▸ **COMPLETA LO SIGUIENTE**
a: Copia el tramo del texto sobre los domingos en Madrid que va desde "Un día me fui" hasta "todo es posible.", sustituyendo "música" por "la radio".
b: Según el texto sobre los domingos en Madrid, ¿por qué es conocido El Charolés?

▸ **TEXTO DE ESTUDIO**
- - -

Un día me fui sola a ver la obra de teatro para niños de un amigo en el Lara. La sesión era temprana y fui caminando desde Lavapiés. Me puse música y fui observando durante el camino: los barrenderos se deshacían de la suciedad de los nocturnos, algún que otro borracho volvía a casa sin ganas, mujeres mayores entraban en las parroquias, el bullicio previo se apagaba poco a poco y los ruidos de bares se transformaban en risas de niños. Otro Madrid se mostraba ante mí: aquel era un escenario paralelo que apenas duraría un par de horas más. Me gustó. Recuerdo que volví a casa y escribí un poema sobre aquel lugar blanco. Aquello me hizo ver las posibilidades de una ciudad en la que todo es posible.

Ahora no hay un domingo que no aproveche. Me gusta pasear por el Rastro al menos una vez al mes, descubrir algún tesoro, tomar algo en plena calle. También disfruto llevando a los perros a algún sitio: Madrid Río, el parque canino de El Retiro, la sierra si hay tiempo. Otros días nos inventamos excursiones y nos vamos con el coche a pasar la mañana a algún pueblo cercano. El otro día, por ejemplo, nos fuimos a El Escorial a comer en El Charolés, conocido por tener el mejor cocido del mundo, lugar imprescindible para quien quiera saborear de verdad esta ciudad.

- - -

▸ **MATERIAL PROPORCIONADO**

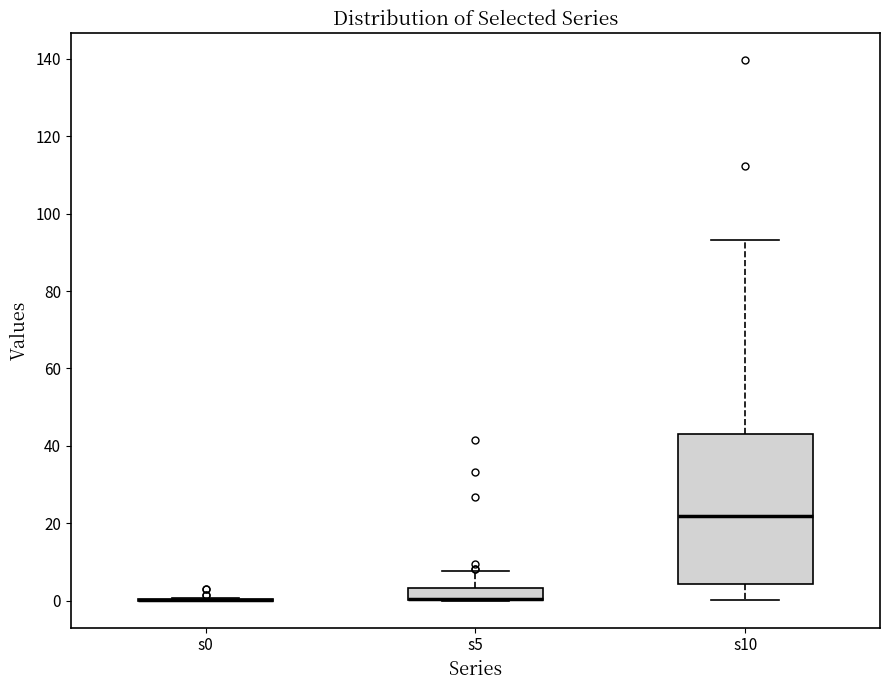

Comparing the boxes themselves (not the whiskers), which one is the tallest?

s10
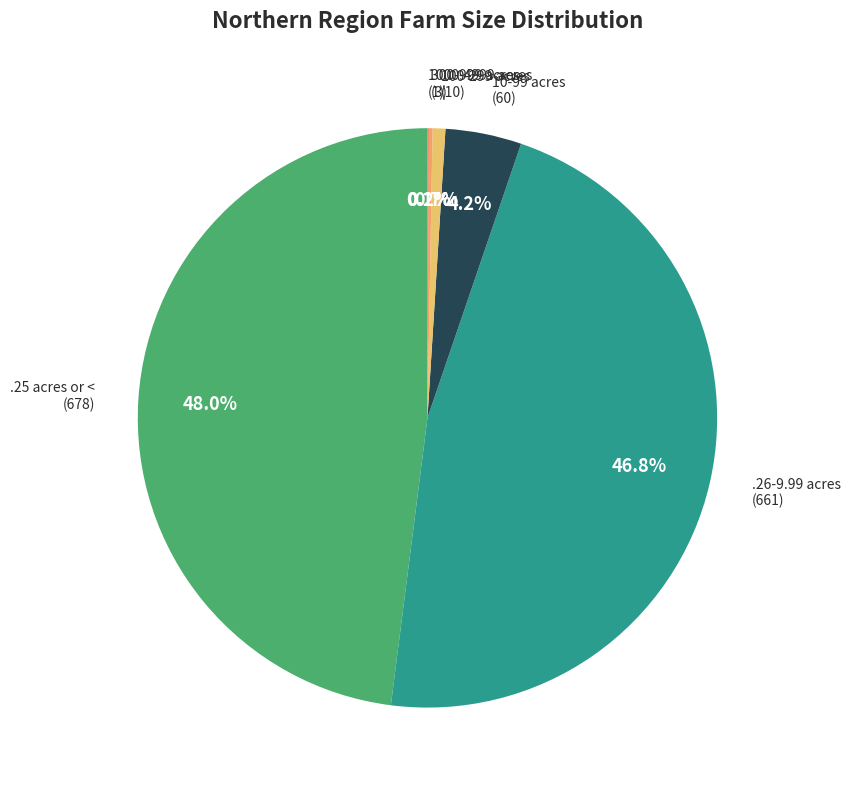

To the nearest percent, what is the difference between the largest and smallest slice percentages?

48%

- - -

▸ **RESPUESTAS DEL EJERCICIO**
a:
Un día me fui sola a ver la obra de teatro para niños de un amigo en el Lara. La sesión era temprana y fui caminando desde Lavapiés. Me puse la radio y fui observando durante el camino: los barrenderos se deshacían de la suciedad de los nocturnos, algún que otro borracho volvía a casa sin ganas, mujeres mayores entraban en las parroquias, el bullicio previo se apagaba poco a poco y los ruidos de bares se transformaban en risas de niños. Otro Madrid se mostraba ante mí: aquel era un escenario paralelo que apenas duraría un par de horas más. Me gustó. Recuerdo que volví a casa y escribí un poema sobre aquel lugar blanco. Aquello me hizo ver las posibilidades de una ciudad en la que todo es posible.

b: Por tener el mejor cocido del mundo.